Among the different brush types available are:
- Flat brushes – good for coverage and straight lines
- Filbert brushes – similar to a flat brush bur with rounded edges, filberts work well with tapering curves and are good for portraiture.
- Round brushes – these brushes are good for general purpose painting and detail
- Sword or dagger brushes – good for sweeping, tapering lines, for grasses, trees and hair
You should test your brushes out to see what kind of marks the brushes make, using the width of the bristles, the top of the bristles, the side of the bristles, the corner of the bristles, even the heel of the bristles.
I like to use Hog brushes with oil paints.
When I first started oil painting I only used hog brushes. These are tough, sturdy and require pressure to apply the paint, which is useful for expressive painting with a bit of push. You can apply paint thickly or thinly. The disadvantage as these brushes age is that you don’t achieve crisp edges to your strokes, as the bristles can become frayed. Although hog brushes are great for most of your painting, there may be occasions where you need more control over fine marks.
Good for: Juicy mark-making, coverage, more rough textures canvases, or smooth surfaces if you want to see the brush marks
Not so good for: detail
As brushes age: brushes can fray, splay or become misshapen. The bristles may also shorten. Sometimes this can be useful for painting texture nd special effects, so keep hold of your aging brushes!
Impasto brushes are stiff, synthetic brushes with a bit of spring.
I didn’t enjoy painting with acrylic for a long time. I felt the paint was too heavy for the brush and I was confused by how to pull and push it around the canvas with any control. I was using quite a toothy canvas.

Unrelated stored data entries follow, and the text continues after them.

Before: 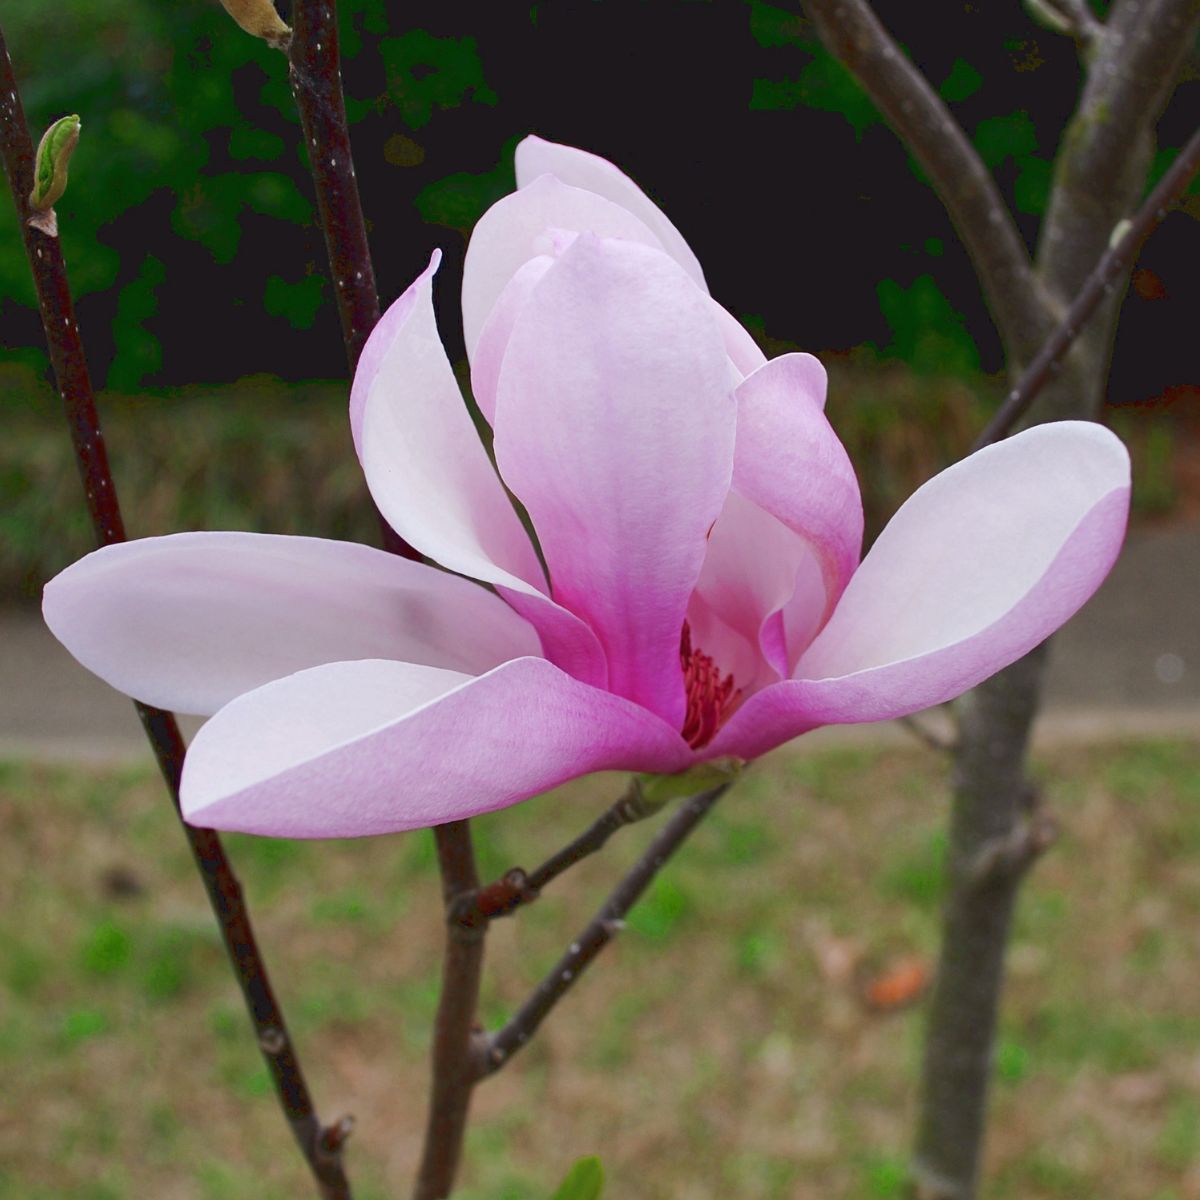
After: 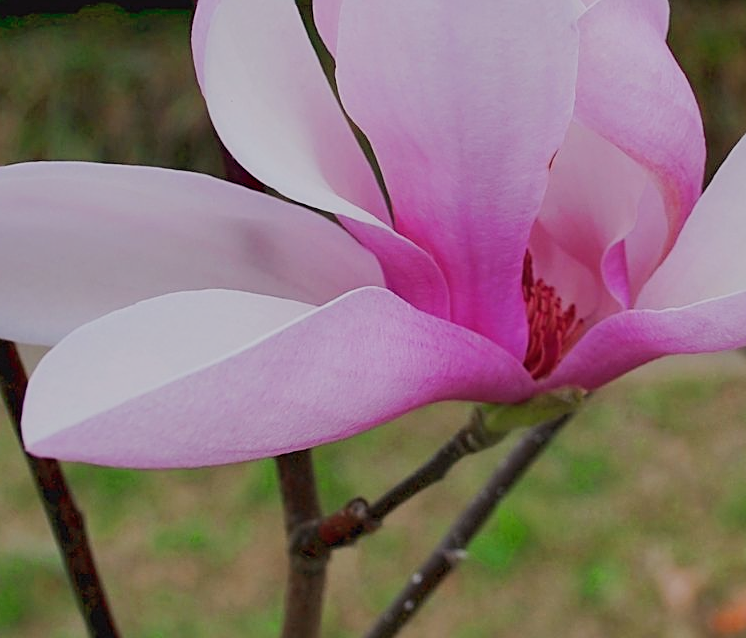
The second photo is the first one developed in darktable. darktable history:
sharpen: on, module defaults
crop: left 13.2%, top 30.835%, right 24.561%, bottom 15.916%
shadows and highlights: highlights color adjustment 78.74%
filmic rgb: black relative exposure -7.65 EV, white relative exposure 4.56 EV, hardness 3.61, contrast 1.055
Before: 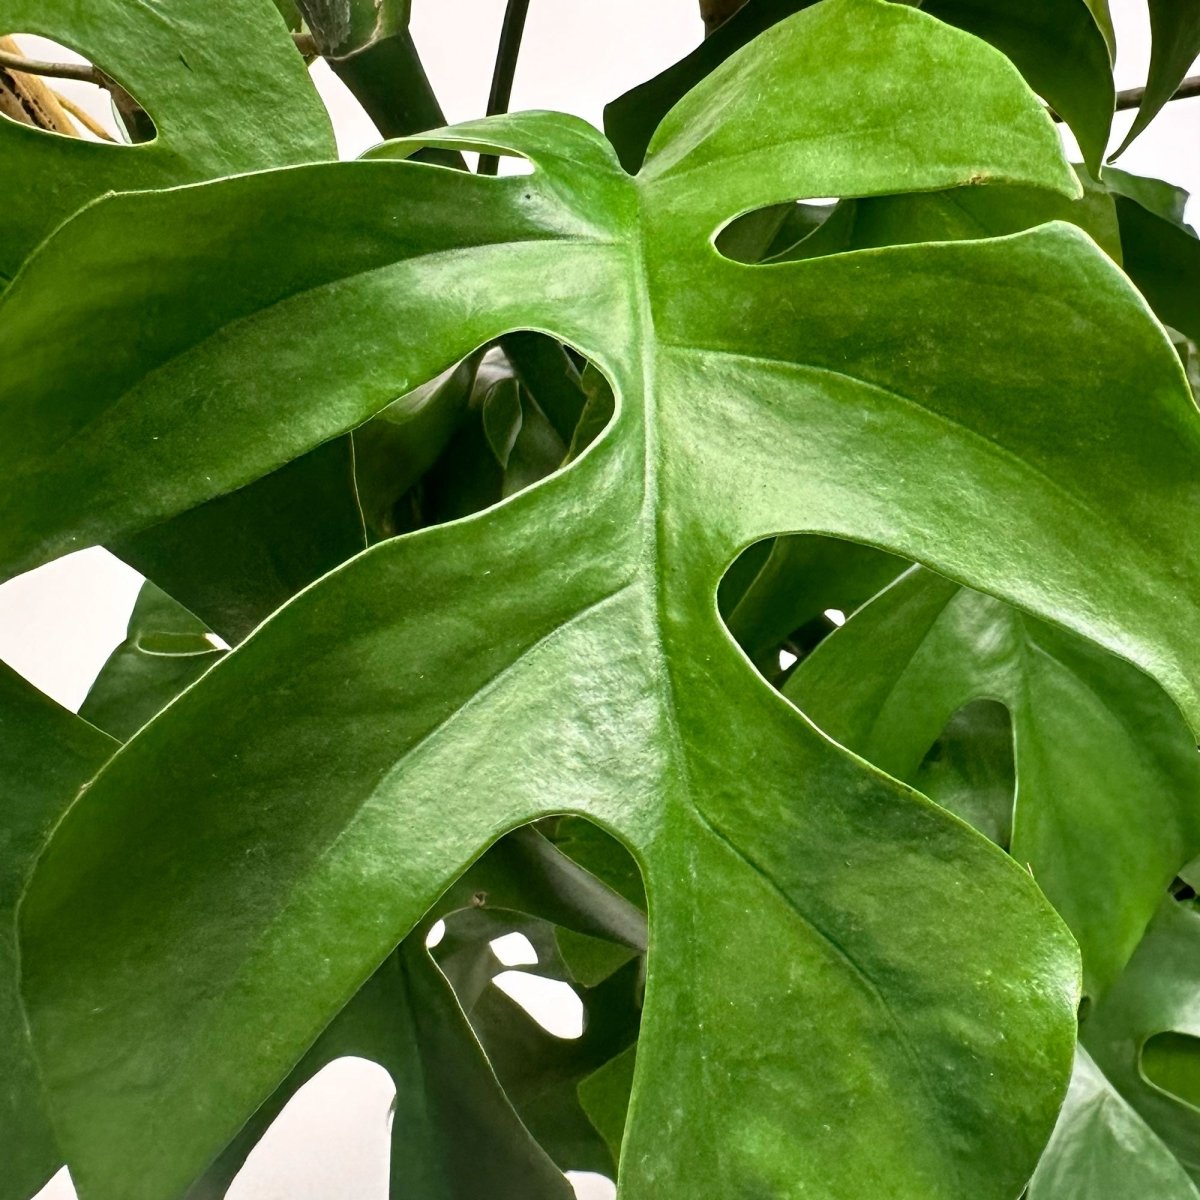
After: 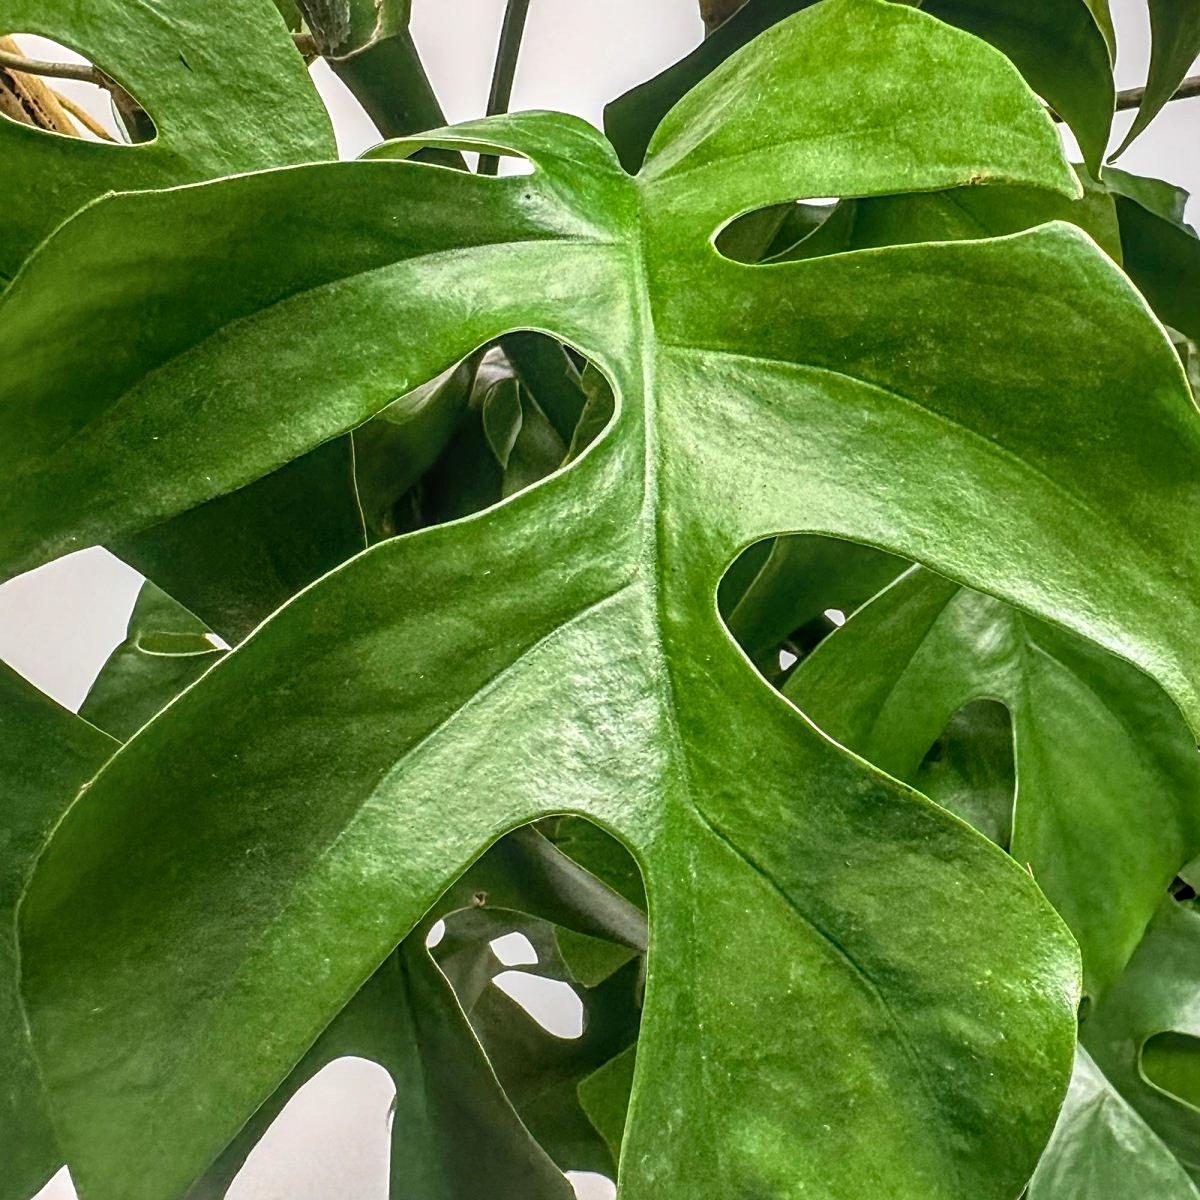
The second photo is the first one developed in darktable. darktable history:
local contrast: highlights 0%, shadows 0%, detail 133%
sharpen: on, module defaults
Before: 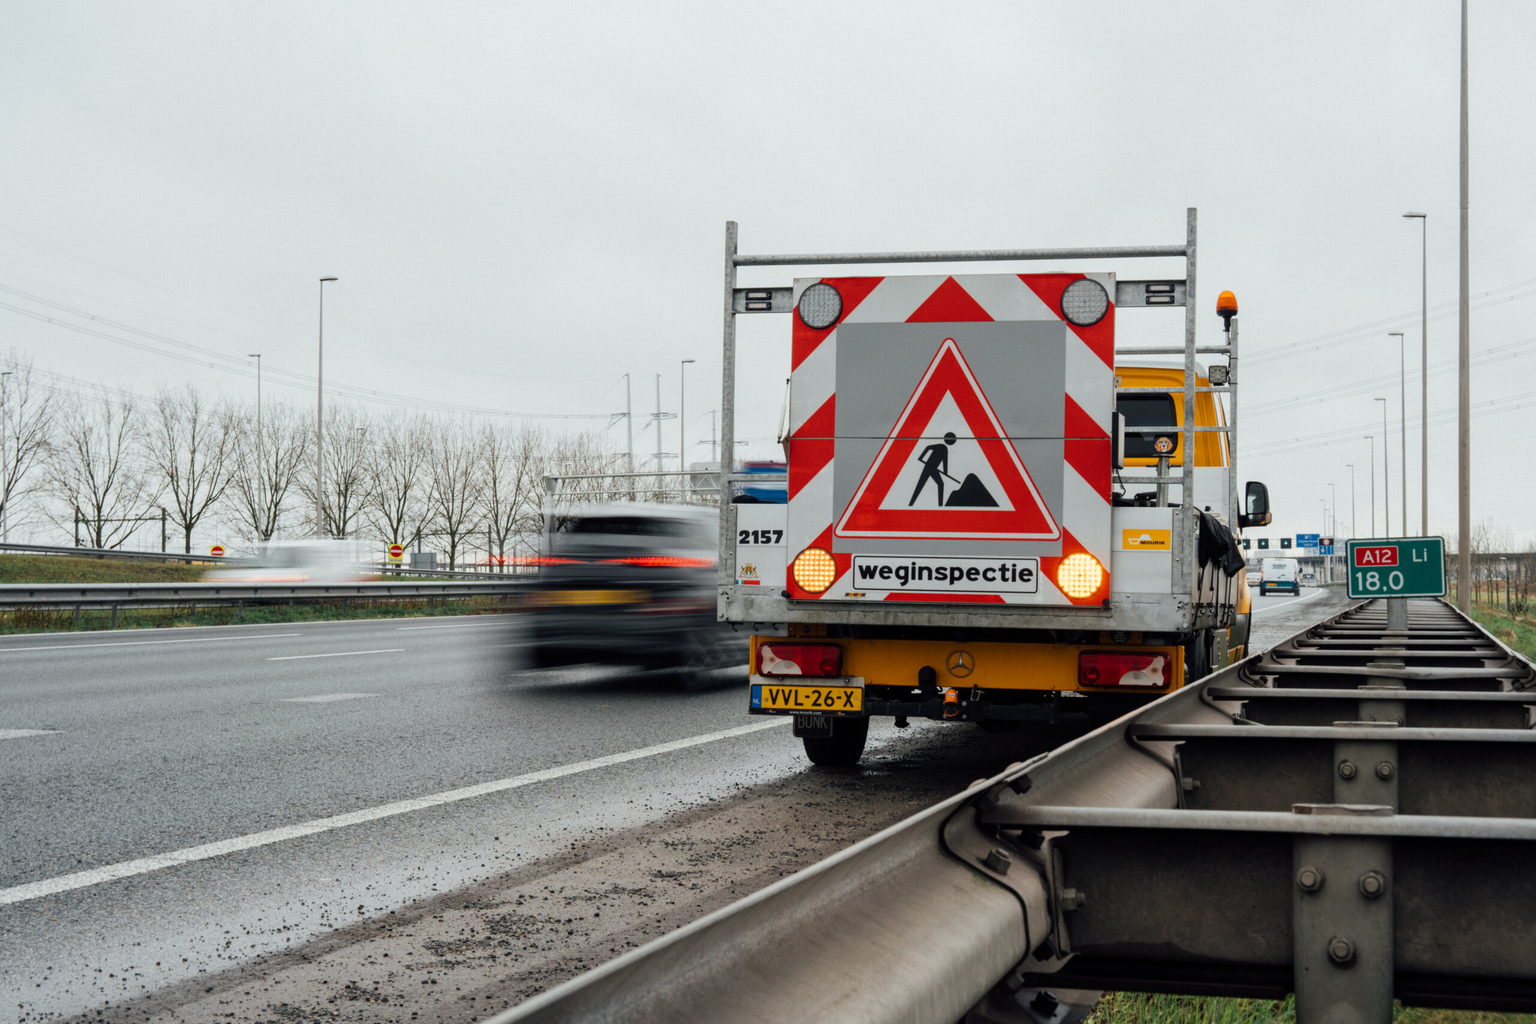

It all became a lot easier when I was introduced to impasto brushes, which, as they are quite stiff, allowed me to take back control of the weight of the paint and allow for expressive mark making with a good load of paint.
Good for: putting paint onto a rougher canvas, putting paint on thickly, expressive marks, coverage
Not so good for: fine control and edges
White brushes are a synthetic alternative to hog brushes and have similar properties to hog when applying paint. They don’t splay or fray as easily and keep their shape. I prefer using them with acrylic paints, a synthetic paint seems to suit a synthetic brush, but I know lots of artists who enjoy using white brushes with oils.
Good for: multipurpose use
Not so good for: fine blending
Synthetics and sables
I only recently started to use softer brushes in my paintings.
Softer brushes are not good for putting paint on thickly, and are labour intensive for putting on large areas of paint (though this depends on your painting style).
I have discovered that they are very useful for areas where you need tight control and sharp edges or very fine blending.
Used dry, sable brushes are great for feathering and blending colours together.
Good for: detail, blending
Not so good for: coverage
The key to looking after your acrylic brushes is not letting the paint dry on the bristles, so depending on how long you spend painting, you may need to give your brushes a thorough clean part way through your working day as paint can collect and dry at the base of the bristles. Once it dries, it turns to plastic which cannot be reactivated and is hard to remove.
You may need to stand your brushes in water while working so the paint doesn’t dry on them.
When you’ve finished painting, wipe the excess paint from your brushes, then wash them with soap and warm water and rinse thoroughly.
Oil brushes need a good wipe clean and a swish around in some artist quality solvent cleaner before another wipe and a wash and a rinse in soapy water.